"tak terasa gelap pun jatuh, diujung malam menuju pagi yang dingin... hanya ada sedikit bintang malam ini, mungkin karena kau sedang cantik-cantiknya"
kau tertawa setelah menyanyikan bait-bait manis itu untukku. aku hanya mampu terdiam dan terkubur dalam senyumku sendiri. tak pernah sebelumnya aku merasa seistimewa ini.
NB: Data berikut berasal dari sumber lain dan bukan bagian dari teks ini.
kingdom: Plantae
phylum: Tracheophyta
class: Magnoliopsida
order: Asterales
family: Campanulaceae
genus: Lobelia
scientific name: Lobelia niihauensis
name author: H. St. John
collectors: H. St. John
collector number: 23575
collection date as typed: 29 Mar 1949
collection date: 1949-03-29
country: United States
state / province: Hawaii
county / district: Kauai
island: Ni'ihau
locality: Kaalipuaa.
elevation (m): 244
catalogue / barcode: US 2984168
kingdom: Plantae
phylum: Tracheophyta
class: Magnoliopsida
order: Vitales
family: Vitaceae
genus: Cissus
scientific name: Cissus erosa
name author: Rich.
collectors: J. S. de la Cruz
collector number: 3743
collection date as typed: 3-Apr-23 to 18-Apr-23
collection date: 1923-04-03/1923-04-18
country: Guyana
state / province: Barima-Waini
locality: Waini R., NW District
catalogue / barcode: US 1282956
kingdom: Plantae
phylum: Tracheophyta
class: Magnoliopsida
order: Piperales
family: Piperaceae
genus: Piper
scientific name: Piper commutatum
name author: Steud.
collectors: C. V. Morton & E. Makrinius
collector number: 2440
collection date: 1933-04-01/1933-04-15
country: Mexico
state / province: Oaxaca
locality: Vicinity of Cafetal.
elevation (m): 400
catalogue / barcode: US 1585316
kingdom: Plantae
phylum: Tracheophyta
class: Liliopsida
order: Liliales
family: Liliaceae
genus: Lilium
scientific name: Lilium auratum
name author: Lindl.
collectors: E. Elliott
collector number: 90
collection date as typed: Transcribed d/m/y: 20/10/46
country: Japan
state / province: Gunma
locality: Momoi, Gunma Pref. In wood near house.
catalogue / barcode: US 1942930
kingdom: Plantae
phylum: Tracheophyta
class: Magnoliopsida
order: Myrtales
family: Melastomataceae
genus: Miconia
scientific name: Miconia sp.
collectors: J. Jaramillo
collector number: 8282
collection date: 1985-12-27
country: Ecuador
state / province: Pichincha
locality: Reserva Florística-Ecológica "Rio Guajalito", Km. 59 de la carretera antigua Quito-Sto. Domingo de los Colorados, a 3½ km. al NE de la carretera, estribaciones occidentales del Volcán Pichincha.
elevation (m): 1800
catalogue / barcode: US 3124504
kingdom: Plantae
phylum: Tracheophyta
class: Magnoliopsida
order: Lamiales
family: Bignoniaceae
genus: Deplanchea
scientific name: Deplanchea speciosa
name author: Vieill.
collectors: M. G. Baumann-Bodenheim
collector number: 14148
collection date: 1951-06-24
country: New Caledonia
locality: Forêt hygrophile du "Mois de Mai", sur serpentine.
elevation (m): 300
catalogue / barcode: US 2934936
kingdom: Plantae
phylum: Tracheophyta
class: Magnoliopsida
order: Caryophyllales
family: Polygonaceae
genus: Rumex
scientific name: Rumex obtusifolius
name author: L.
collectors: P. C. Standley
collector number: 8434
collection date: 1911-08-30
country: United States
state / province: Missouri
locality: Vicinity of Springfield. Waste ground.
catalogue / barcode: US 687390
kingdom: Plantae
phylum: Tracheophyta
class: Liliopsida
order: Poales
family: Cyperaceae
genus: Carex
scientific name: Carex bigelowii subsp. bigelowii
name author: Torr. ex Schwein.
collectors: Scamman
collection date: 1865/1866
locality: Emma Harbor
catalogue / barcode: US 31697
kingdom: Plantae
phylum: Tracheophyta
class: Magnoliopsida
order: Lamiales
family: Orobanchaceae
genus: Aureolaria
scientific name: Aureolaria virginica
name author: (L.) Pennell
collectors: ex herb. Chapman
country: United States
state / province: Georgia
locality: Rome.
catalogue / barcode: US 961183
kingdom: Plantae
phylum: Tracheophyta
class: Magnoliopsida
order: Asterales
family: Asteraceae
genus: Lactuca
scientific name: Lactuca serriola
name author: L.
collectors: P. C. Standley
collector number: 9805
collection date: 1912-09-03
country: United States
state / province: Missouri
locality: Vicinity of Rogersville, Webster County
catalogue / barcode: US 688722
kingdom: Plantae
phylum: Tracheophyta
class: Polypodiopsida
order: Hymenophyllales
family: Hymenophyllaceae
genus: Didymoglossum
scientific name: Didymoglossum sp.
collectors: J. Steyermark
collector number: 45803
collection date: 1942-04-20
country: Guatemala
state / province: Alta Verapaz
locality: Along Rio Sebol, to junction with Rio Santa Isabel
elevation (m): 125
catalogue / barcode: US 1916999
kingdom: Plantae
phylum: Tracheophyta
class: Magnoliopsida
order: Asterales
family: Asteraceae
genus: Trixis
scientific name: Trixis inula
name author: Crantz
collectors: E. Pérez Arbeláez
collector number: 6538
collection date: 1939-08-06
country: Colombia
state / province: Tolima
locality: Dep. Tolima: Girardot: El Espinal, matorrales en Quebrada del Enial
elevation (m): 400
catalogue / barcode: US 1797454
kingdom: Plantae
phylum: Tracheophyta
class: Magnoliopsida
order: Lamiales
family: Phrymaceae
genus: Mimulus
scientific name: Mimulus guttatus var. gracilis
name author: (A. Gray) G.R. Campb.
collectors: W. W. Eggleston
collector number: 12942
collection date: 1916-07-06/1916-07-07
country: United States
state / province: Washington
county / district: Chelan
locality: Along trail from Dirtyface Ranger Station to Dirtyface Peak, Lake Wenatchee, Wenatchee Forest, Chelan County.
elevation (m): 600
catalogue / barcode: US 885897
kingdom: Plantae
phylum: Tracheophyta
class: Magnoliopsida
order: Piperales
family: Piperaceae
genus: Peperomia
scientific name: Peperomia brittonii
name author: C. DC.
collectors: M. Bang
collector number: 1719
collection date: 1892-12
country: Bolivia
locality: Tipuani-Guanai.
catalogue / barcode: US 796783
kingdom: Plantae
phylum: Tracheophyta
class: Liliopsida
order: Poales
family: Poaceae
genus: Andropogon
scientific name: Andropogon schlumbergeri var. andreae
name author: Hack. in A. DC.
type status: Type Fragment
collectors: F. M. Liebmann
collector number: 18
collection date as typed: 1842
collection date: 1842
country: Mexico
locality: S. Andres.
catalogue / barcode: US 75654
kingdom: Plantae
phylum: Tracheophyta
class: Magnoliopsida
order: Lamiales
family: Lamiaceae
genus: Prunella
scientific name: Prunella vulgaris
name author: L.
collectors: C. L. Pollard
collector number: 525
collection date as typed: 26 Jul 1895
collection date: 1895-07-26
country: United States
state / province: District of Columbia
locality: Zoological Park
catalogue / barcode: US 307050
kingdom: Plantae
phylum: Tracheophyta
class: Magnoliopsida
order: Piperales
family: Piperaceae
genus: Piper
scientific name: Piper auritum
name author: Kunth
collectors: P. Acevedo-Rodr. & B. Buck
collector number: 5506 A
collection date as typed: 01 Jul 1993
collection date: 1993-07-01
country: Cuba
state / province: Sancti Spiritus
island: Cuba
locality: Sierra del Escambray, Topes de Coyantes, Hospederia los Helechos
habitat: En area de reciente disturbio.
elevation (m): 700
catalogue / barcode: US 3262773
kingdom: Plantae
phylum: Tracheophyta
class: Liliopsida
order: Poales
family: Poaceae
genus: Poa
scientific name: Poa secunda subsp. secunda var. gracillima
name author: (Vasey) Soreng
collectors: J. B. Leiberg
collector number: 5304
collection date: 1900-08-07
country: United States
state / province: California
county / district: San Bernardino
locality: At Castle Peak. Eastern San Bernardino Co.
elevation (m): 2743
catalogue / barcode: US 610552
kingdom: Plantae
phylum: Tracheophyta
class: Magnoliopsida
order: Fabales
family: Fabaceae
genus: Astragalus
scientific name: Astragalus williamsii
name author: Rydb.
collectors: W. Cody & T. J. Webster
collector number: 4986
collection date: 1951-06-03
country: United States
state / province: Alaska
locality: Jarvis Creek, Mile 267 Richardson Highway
saat itu pukul dua pagi. 2 jam melewati batas janji waktu tidurmu.
kita bertukar cerita; tentang apa saja yang mengusik jiwa.
dengan sesekali diselipi canda yang hanya aku dan kamu yang mengerti apa maksudnya.
"i like her cause she's smart, headstrong and independent. she puts me in my place, but i don't know where i stand. and if only i could find the words, or muster up the nerve to tell her, i'll never forget her and she'll always have a part of me."
kita tertawa setelah menyanyikan lagu milik Neck Deep itu, setengah berteriak di dalam mobilmu. aku hanya bisa mengulum senyum sambil memperhatikan jalan.
saat itu pukul 4 sore. jalanan padat, kau memintaku untuk menemanimu sebentar,
aku mengiyakan karena penat memang sedang berbayang dalam pikirku. kamu heroin, yang membuatku sejenak lupa akan hal-hal yang seharusnya tak kulupa.
"Baby i'm yours, and i'll be yours until the stars fall from the sky. yours, until the rivers all run dry. in other words.. until I die"
aku tersenyum sambil menyenandungkan lirik yang indah itu, memutarnya berulang kali sambil menunggu unduhannya selesai.
aku pribadi yang sangat benci band yang menyanyikan lagu itu sebelumnya.
sampai kamu menyuruhku mendengarkan lagu itu.
---
saat itu pukul setengah empat sore; pertama kalinya aku bertemu denganmu sedekat itu.
kamu adalah sebuah penyesalan yang indah.